File:Emck f h2 mep energy vs time.png
The activation energies were found by performing an mep to either side of the transition state, and analysing the energy vs time graphs to extract the energy differences. The activation energies were as follows: F + H2 = 0.176 kJmol-1 H + HF = 30.201 kJmol-1
Mm10114 (talk) 20:17, 31 May 2018 (BST) Are you sure about the unit here? Or was it kcal mol-1 instead?
Reaction Dynamics
A reactive trajectory was identified for the F + H2 reaction with the following conditions, and is shown below.
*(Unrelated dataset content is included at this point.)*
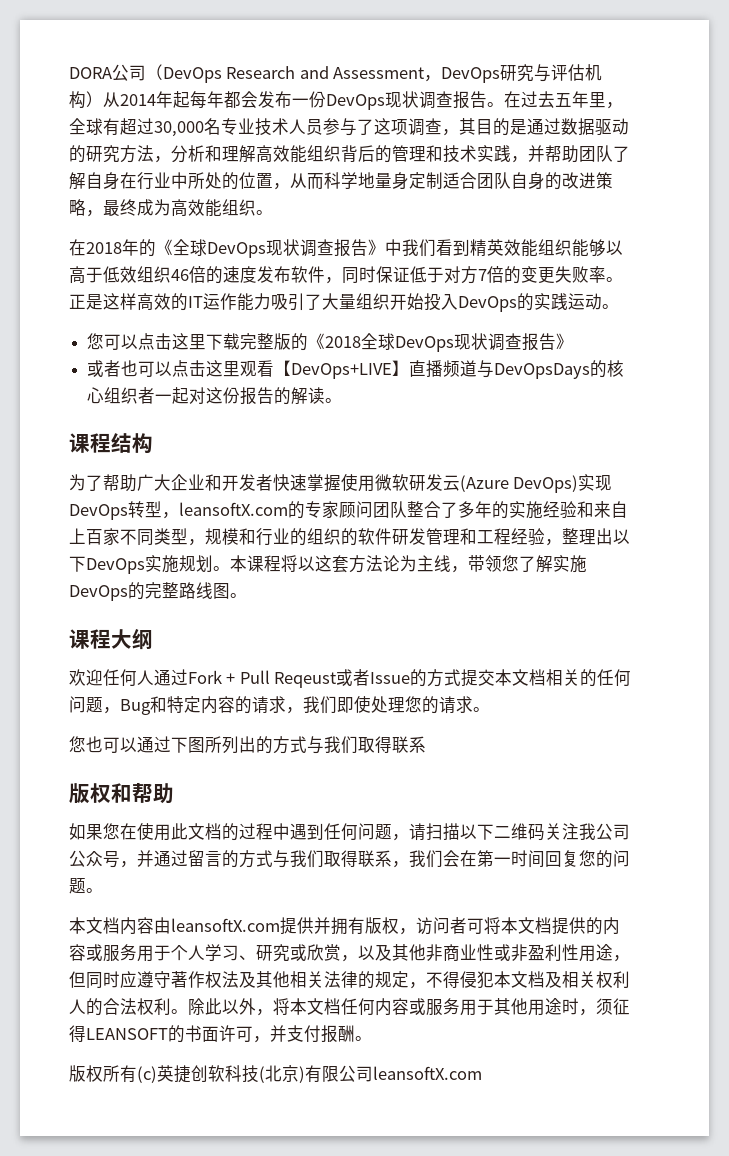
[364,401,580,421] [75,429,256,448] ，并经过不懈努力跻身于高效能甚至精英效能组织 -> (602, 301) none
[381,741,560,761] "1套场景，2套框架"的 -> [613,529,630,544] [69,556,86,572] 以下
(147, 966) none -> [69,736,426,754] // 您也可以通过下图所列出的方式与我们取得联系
rFH=2.0 rHH=0.74 pFH=-1.4 pHH=-0.75
As this reaction is exothermic, it can be expected that, due to the law of conservation of energy, the excess energy released during the reaction is converted into other forms such as heat flow to the surroundings and vibrational energy in the products. This can be seen in the internuclear momentum vs time graph for the trajectory, as the amplitude of oscillations in the H-F product molecule is much larger than in the H-H reactant, indicating that energy has been converted. The appearance of this oscillation in a graph of the momentum of the molecules also shows that the vibrational momentum and energy are closely related. This conversion of energy during the reaction could be observed experimentally via calorimetry to study the heat flow of the reaction, and thus the heat released. The difference in vibrational energy of the reactant and product molecules could be observed by IR spectroscopy, which would display overtone bands for molecules in higher vibrational states.
Polonyi's empirical rules state that vibrational energy is more efficient than translational energy in overcoming a late transition state energy barrier of an endothermic reaction, whereas translational energy is more effecient than vibrational energy for an endothermic reaction.
The graph below shows that significant vibrational momentum is needed to overcome the late transition barrier of the H + HF reaction, whereas translational energy is negligible.
The graph below shows that translational energy is better at promoting the exothermic F + H2 reaction, as when the translational momentum increases the reaction becomes much more feasible.
NOTE TO MARKER: Very sorry, I just forgot to add the image file links. Its been a long day.
Mm10114 (talk) 20:19, 31 May 2018 (BST) Overall good observations and stating the Polanyi's rules. However, where is the reference to the source you've taken the Polanyi's rules from? And the 'NOTE TO MARKER' completely unnecessary.